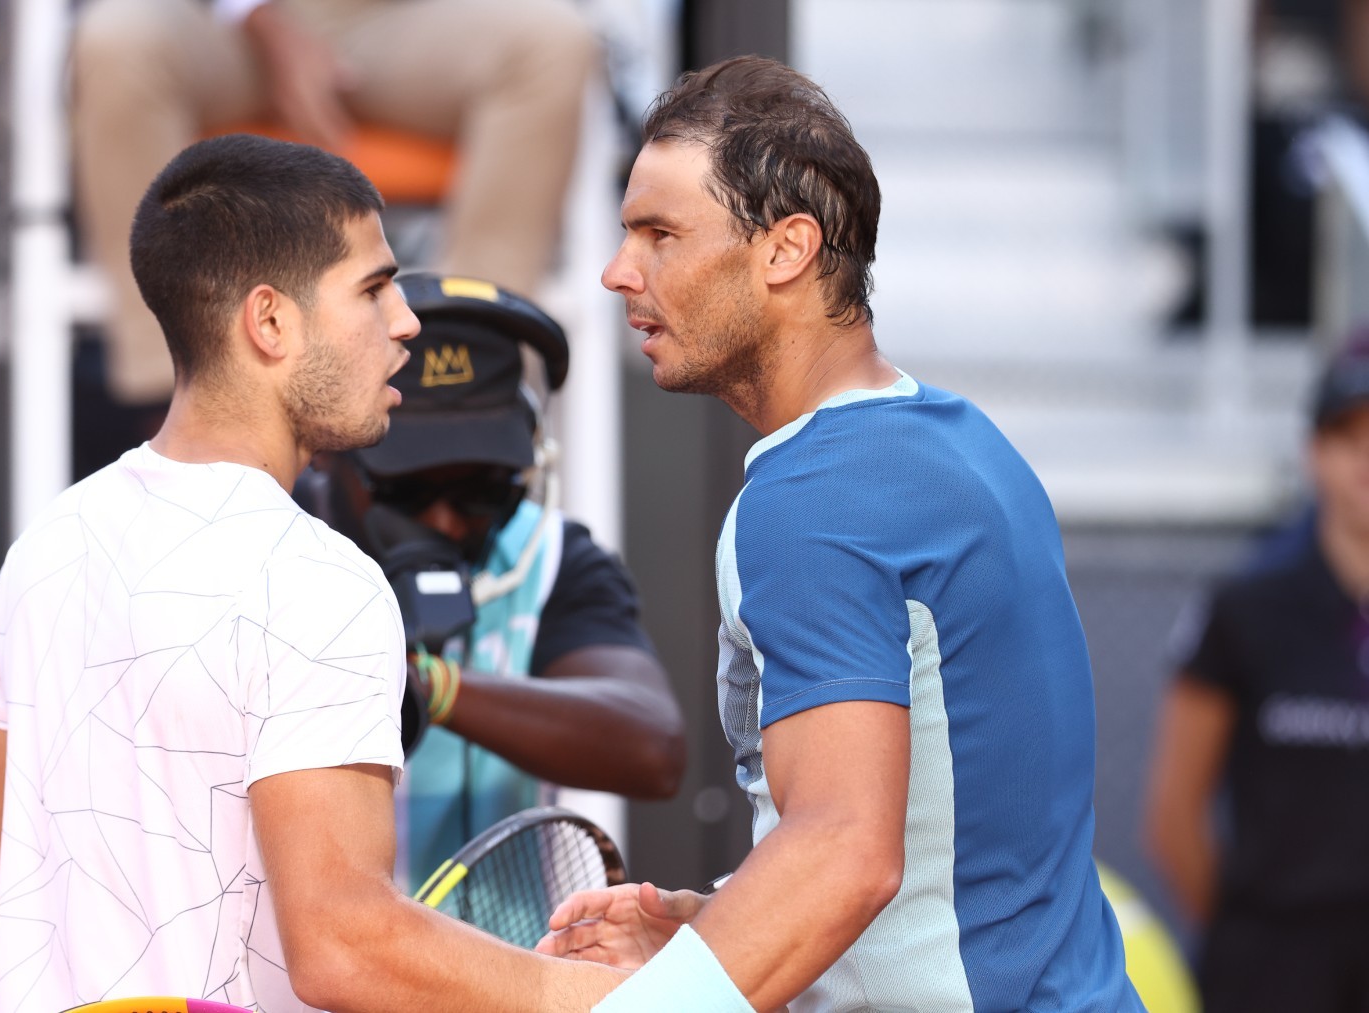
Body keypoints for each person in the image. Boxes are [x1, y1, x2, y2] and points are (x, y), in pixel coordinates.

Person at [0, 134, 623, 1012]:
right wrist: (618, 997)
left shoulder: (47, 545)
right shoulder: (317, 581)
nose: (408, 321)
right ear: (270, 321)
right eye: (374, 288)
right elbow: (344, 945)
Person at [535, 57, 1142, 1011]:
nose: (620, 272)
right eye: (624, 235)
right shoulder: (964, 442)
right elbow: (957, 844)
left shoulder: (813, 497)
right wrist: (718, 926)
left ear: (786, 250)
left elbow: (847, 854)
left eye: (659, 234)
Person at [301, 272, 684, 886]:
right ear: (333, 449)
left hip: (501, 968)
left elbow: (653, 747)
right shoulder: (272, 546)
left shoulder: (553, 557)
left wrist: (430, 687)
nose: (447, 520)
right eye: (408, 491)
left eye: (483, 490)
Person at [70, 0, 598, 407]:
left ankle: (468, 381)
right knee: (117, 41)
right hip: (227, 26)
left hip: (411, 23)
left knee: (554, 42)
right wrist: (261, 19)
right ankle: (184, 395)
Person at [1144, 340, 1369, 1012]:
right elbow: (1174, 814)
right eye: (1348, 436)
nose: (1366, 460)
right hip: (1274, 963)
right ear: (1313, 454)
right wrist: (1253, 939)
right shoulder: (1245, 608)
◇ ◇ ◇ ◇
__What is expected__
Would you repeat, exactly and with nothing added, every line from the line containing "right wrist: (718, 926)" through the last line of the records above?

__Output for this task__
right wrist: (718, 926)
left ear: (786, 250)
left elbow: (847, 854)
left eye: (659, 234)
Person at [301, 272, 684, 886]:
right ear: (333, 449)
left hip: (501, 968)
left elbow: (653, 747)
right shoulder: (272, 546)
left shoulder: (553, 557)
left wrist: (430, 687)
nose: (447, 520)
right eye: (408, 491)
left eye: (483, 490)
Person at [70, 0, 598, 407]:
left ankle: (468, 381)
right knee: (117, 41)
right hip: (227, 26)
left hip: (411, 23)
left knee: (554, 42)
right wrist: (261, 19)
right ankle: (184, 395)
Person at [1144, 340, 1369, 1012]:
right elbow: (1174, 814)
right eye: (1348, 436)
nose: (1366, 460)
right hip: (1274, 963)
right ear: (1313, 454)
right wrist: (1253, 939)
right shoulder: (1245, 608)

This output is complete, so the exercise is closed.